While it's best for your laptop to have a webcam, several testing teams will be happy to let you use your laptop for the testing and your phone to provide the video feed. It does complicate things a little bit, but your team can talk you through it. Many teams have gotten lots of experience in helping those taking the tests get their computer and phone (if needed) configured to work with what they use on their end.

Click the "Find a Session" link here (HamStudy.org: Cutting edge amateur radio study tools) when you're ready for your test and you'll find several to select from. The selection changes often as sessions fill up, are scheduled, or have been completed so check back often if you can't find a good choice for you. Remember that just because you're in one area, your testing team can be a long distance (or even a very long distance) away. Often these days, the testing team may have folks from all across the US working on the same session (they're online and remote as well so distance isn't a problem for either the tester or team doing the testing).
 

SargeAF

Member
Joined
Jan 11, 2021
Messages
7
Location
Acworth, GA
Jerryjaysr,

First off, thanks for your service...retired USAF MSgt here 1999-2014...salute!
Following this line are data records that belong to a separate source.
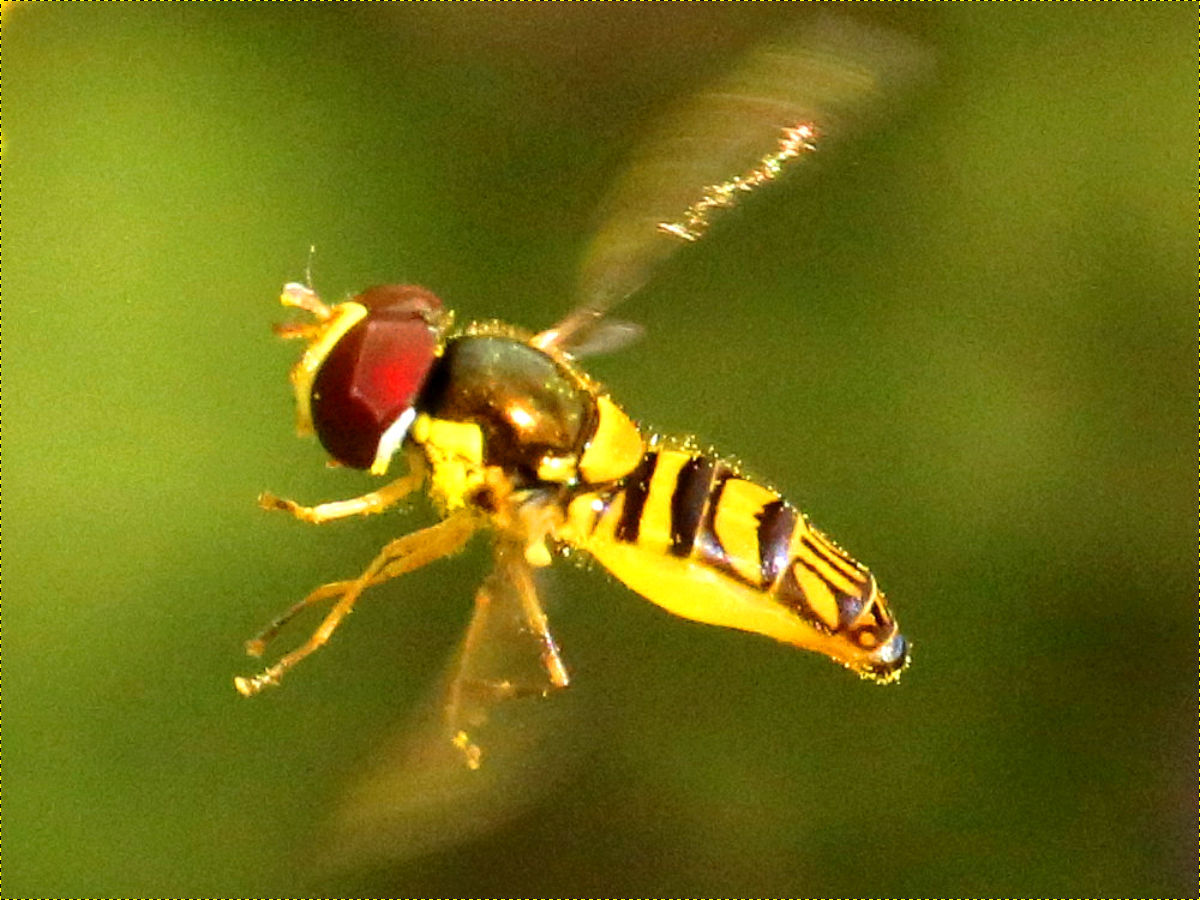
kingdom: Animalia
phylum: Arthropoda
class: Insecta
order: Diptera
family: Syrphidae
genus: Allograpta
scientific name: Allograpta obliqua
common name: Common oblique syrphid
I have a Midland MXT115 (15 watt micromobile) mounted in a Hardened Power Systems Operator 115 (30 Cal ammo can) that I use for a base station. I’m running it on a GMRS tuned J-Pole antenna in my shop attic at about 20 feet and LMR-400 cable. I can easily hit North Georgia GMRS repeaters that are 20-30 miles away (repeaters are on mountain towers). It is a decent radio, but the cons are that it is narrow band only, you can’t run different PL tones for RX/TX (split-tones) and you’re limited to just the 8 repeater channels. A better base would be something like a Kenwood TK-880 (25 watt) or 880H (40 watt). They can be found used on EBay for less than $100, especially the 25 watt versions. You can obtain the programming software on eBay generally for around $20-$30 and you can program numerous groups, repeater channels and simplex channels, and all sorts of Fleetsync, signaling and tone settings, as well as separate CTCSS tones for RX/TX, and you can even program 70cm HAM frequencies to monitor. Here is a link to the Operator 115 Ammo Can radio mount/housing, and a short video of mine testing a simplex repeater (I made the custom cable).



For HTs, I have both the BTech GMRS V1 (I have an earlier example that is 5 watt high power and 2 watt low), and several Kenwood TK-380 Type 1 radios (commercial grade, 450-490MHz). The BTech works great and is easy to use and program (can program with the keypad or using Chirp software). The Kenwood TK-380 are my favorite though. They have the same features and programming software as the TK-880 mobiles I mentioned above. The Fleetsync features are cool...being able to send short status messages between radios, doing selective calls, etc. They are 4W high power and 1W low power, are narrow or high band, and have many features. The best are the Version 2.0 with the full DTMF. They can be found online generally for $50-$100 and audio performance is really good...very rugged radios (meet/exceed many MIL-SPECS). You have to be careful as there are three types (Type 1: 450-490MHz, Type 2: 470-512MHz, Type 3: 400-430MHz) and many Ebay listings don’t mention what type they are (obviously you need Type 1 for GMRS). The version 1 and version 2 have nothing to do with the type, just physical differences and added Fleetsync functions.

The good news is they’re all FCC Part 95 type accepted and legal for GMRS use. Just more info for you.